Strategy Academy
NEGOTIATION · 7 MIN READ

Difficult Negotiation Situations in a Business Sale: How to Maintain Control

Dr. Adams 2024

A business sale is not a rational transaction — it is a trial of strength. On one side stands the vendor, handing over the work of a lifetime and expecting a fair price. On the other sits an acquirer who brings professional negotiators to the table, knows every step of the process and understands precisely when pressure is most effective. Those who know the typical tactics can counter them — without jeopardising the deal.

The "Last-Minute Price Chip": When the price drops just before signing

One of the most common and insidious negotiation tactics in M&A is the so-called last-minute price chip. The pattern is invariably the same: the buyer has completed Due Diligence, the letter of intent has been signed, both parties are on the final straight of contract negotiations — and then, often only days before the scheduled signing, the buyer comes forward with a revised offer.

The justifications vary: unexpected risks identified during Due Diligence, a change in market conditions, internal approval caveats. In reality, the buyer is betting on exhaustion. After months of intensive preparation, grinding negotiations and emotional investment, many vendors are willing to accept a worse outcome simply to bring the process to a close. A typical scenario: shortly before signing, the buyer requests a reassessment of the agreed multiple on the grounds that Due Diligence has uncovered new risks. What sounds like a technical argument is often a deliberate tactic — and can mean a difference of several million euros depending on the size of the business. This is not coincidence. This is calculation.
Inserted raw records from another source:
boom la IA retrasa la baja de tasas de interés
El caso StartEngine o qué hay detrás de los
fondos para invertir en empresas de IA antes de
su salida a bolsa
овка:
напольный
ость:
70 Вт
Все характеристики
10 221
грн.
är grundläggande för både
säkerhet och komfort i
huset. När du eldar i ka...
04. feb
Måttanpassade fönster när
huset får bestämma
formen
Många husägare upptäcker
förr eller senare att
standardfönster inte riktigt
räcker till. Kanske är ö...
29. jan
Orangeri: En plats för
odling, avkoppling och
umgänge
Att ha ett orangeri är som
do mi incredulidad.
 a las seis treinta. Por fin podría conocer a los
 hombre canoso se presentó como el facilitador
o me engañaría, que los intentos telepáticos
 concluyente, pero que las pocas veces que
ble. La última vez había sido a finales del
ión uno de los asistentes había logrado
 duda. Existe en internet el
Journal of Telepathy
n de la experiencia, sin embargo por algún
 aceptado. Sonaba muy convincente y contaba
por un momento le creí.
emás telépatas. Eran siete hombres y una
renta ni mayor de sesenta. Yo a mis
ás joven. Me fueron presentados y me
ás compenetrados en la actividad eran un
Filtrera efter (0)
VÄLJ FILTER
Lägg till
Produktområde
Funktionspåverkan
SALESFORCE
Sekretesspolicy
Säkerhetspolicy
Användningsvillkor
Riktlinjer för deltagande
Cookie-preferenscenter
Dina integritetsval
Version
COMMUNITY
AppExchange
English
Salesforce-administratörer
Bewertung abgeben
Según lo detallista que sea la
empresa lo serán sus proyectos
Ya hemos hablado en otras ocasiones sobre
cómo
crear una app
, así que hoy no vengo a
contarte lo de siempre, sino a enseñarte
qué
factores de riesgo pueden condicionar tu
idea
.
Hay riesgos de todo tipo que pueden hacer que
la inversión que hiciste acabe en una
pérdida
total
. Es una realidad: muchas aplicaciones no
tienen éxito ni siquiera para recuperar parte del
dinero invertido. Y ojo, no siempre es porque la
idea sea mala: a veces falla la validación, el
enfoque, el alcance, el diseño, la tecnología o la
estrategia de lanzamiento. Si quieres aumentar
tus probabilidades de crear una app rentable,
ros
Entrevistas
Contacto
Those who concede at the finishing line pay the highest price of the entire process.

How to push back: keeping alternative parties in reserve

The most effective counterstrategy is structural in nature and must be put in place long before signing: you need an alternative buyer in reserve. A professionally structured sale process does not run with a single interested party — it keeps at least two to three qualified candidates in play for as long as possible.

Once the buyer knows they do not have exclusive access, the last-minute tactic loses its leverage. The vendor's threat to turn to the next party must be credible — and it is only credible if the vendor genuinely has alternatives. In addition, clear exit options should be contractually prepared in advance: what happens if the buyer attempts to renegotiate? What damages claims arise? Those who establish the rules of engagement in writing significantly reduce the scope for surprises.

In practice, this is borne out: through a controlled competitive bidding process involving multiple strategic acquirers, multiples can be consistently and materially increased — with an identical business, identical substance, identical earnings profile. The difference lies in the process.

The exclusivity trap: why you must place time limits

Prospective buyers regularly request an exclusivity agreement before committing significant resources to Due Diligence. This is understandable — and in principle legitimate. The trap, however, lies in the detail: an open-ended or excessively long exclusivity period strips the vendor of their most important lever.

The recommendation is clear: exclusivity of no more than eight to twelve weeks, with defined milestones and automatic expiry without any renewal mechanism. If the buyer artificially delays the Due Diligence process in order to exploit the exclusivity period, the vendor must retain the ability to reopen the process. This mechanism should be defined in the letter of intent — not after the conflict has already arisen.

Earn-out: opportunities and risks for the vendor

The earn-out is a widely used instrument on the buyer side for bridging valuation gaps. The principle: a portion of the purchase price is not paid immediately upon closing, but instead linked to future financial metrics — typically revenue or EBITDA over two to four years post-closing.

For the vendor, this carries material risks. The vendor relinquishes operational control but remains economically dependent on the decisions of the new owner. If the buyer increases overhead costs or changes pricing policy after closing, EBITDA falls — and with it the earn-out proceeds. Without detailed contractual protections (accounting standards, veto rights over material changes, clear definitions of the calculation basis), an earn-out should in principle be treated with considerable caution.

Accept an earn-out only when the upfront element of the purchase price already represents an attractive value in its own right and the earn-out constitutes an upside component — not a bridge to a fair base valuation.

Professional preparation creates negotiating power

The best negotiating strategy does not begin at the negotiating table — it begins twelve months earlier. Complete, well-organised data rooms eliminate the buyer's informational advantage — and with it one of their most important sources of pressure. When Due Diligence uncovers no unresolved contractual arrangements, no balance sheet adjustments and no structural surprises, the factual basis for subsequent price reductions is removed.

In practical terms, this means: audited financial statements for the last three to five years, clean accounting records, documented client contracts, functioning personnel structures and clear IP ownership. Those who have completed this groundwork negotiate from a position of strength — not from the defensive.

Equally critical is the role of an experienced adviser as a buffer between vendor and buyer. When the business owner sits at the table in person, emotional and commercial interests become intertwined in ways that regularly lead to suboptimal outcomes. The adviser negotiates professionally, without personal exposure — keeping the vendor out of situations in which emotions might otherwise gain the upper hand.